A Jaguar crash outside Churu on Tuesday turned a routine training flight into another grim headline for the Indian Air Force (IAF), killing its lone pilot and igniting questions the world has raised for years.
The jet had departed Suratgarh Air Force Station on what Indian officials called a standard low-level strike simulation.
Minutes later, it broke apart over farmland, its serial ending in 159, evidence that the aircraft was a single seat Jaguar, not the two-seat trainer New Delhi claimed.
Inducted in 1979 and upgraded through three iterations of DARIN avionics, the Jaguars have nonetheless suffered more than eighty crashes, many tied to engine flameouts, cracked airframes and hydraulic failures.

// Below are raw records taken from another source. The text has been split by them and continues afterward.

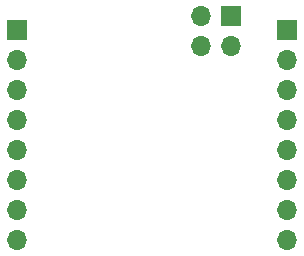
<source format=gbs>
G04 #@! TF.GenerationSoftware,KiCad,Pcbnew,7.0.1*
G04 #@! TF.CreationDate,2023-10-25T21:17:39+02:00*
G04 #@! TF.ProjectId,canfd_breakout,63616e66-645f-4627-9265-616b6f75742e,rev?*
G04 #@! TF.SameCoordinates,Original*
G04 #@! TF.FileFunction,Soldermask,Bot*
G04 #@! TF.FilePolarity,Negative*
%FSLAX46Y46*%
G04 Gerber Fmt 4.6, Leading zero omitted, Abs format (unit mm)*
G04 Created by KiCad (PCBNEW 7.0.1) date 2023-10-25 21:17:39*
%MOMM*%
%LPD*%
G01*
G04 APERTURE LIST*
%ADD10R,1.700000X1.700000*%
%ADD11O,1.700000X1.700000*%
G04 APERTURE END LIST*
D10*
X122860000Y-100000000D03*
D11*
X122860000Y-102540000D03*
X122860000Y-105080000D03*
X122860000Y-107620000D03*
X122860000Y-110160000D03*
X122860000Y-112700000D03*
X122860000Y-115240000D03*
X122860000Y-117780000D03*
D10*
X100000000Y-100000000D03*
D11*
X100000000Y-102540000D03*
X100000000Y-105080000D03*
X100000000Y-107620000D03*
X100000000Y-110160000D03*
X100000000Y-112700000D03*
X100000000Y-115240000D03*
X100000000Y-117780000D03*
X115570000Y-101346000D03*
X115570000Y-98806000D03*
X118110000Y-101346000D03*
D10*
X118110000Y-98806000D03*
M02*

</source>
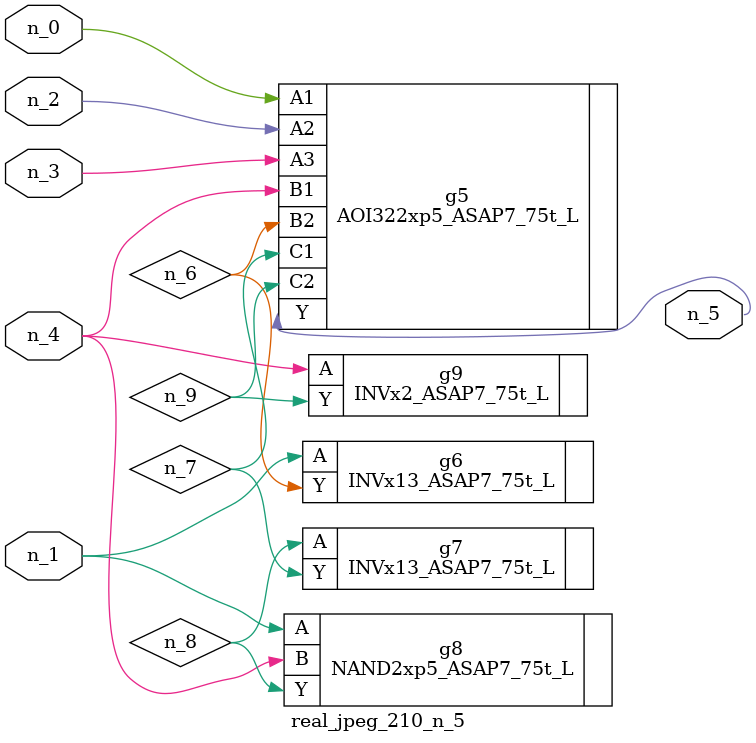
<source format=v>
module real_jpeg_210_n_5 (n_4, n_0, n_1, n_2, n_3, n_5);

input n_4;
input n_0;
input n_1;
input n_2;
input n_3;

output n_5;

wire n_8;
wire n_6;
wire n_7;
wire n_9;

AOI322xp5_ASAP7_75t_L g5 ( 
.A1(n_0),
.A2(n_2),
.A3(n_3),
.B1(n_4),
.B2(n_6),
.C1(n_7),
.C2(n_9),
.Y(n_5)
);

INVx13_ASAP7_75t_L g6 ( 
.A(n_1),
.Y(n_6)
);

NAND2xp5_ASAP7_75t_L g8 ( 
.A(n_1),
.B(n_4),
.Y(n_8)
);

INVx2_ASAP7_75t_L g9 ( 
.A(n_4),
.Y(n_9)
);

INVx13_ASAP7_75t_L g7 ( 
.A(n_8),
.Y(n_7)
);


endmodule
</source>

IAF officers routinely blame “technical malfunction,” but technical malfunction is the inevitable by-product of a bureaucracy that clings to 1970s hardware while hailing itself as a twenty-first-century force.
Maintenance shortfalls, not enemy action, have claimed over forty Jaguars since the 1990s. Trainer variants have fallen out of the sky, too, yet India still briefs its pilots in cockpits better suited to a museum than modern air combat.
The Churu loss lands just weeks after four Rafales were shot down in the May dogfight with Pakistan; another blow to an institution that measures prestige in imported airframes but skimps on sustainment.
From Islamabad’s perspective, each Jaguar crash underscores a larger truth: India’s air narrative is kept aloft by rhetoric, while the reality, metal fatigue, engine failures and a culture of denial; plunges to earth with tragic regularity.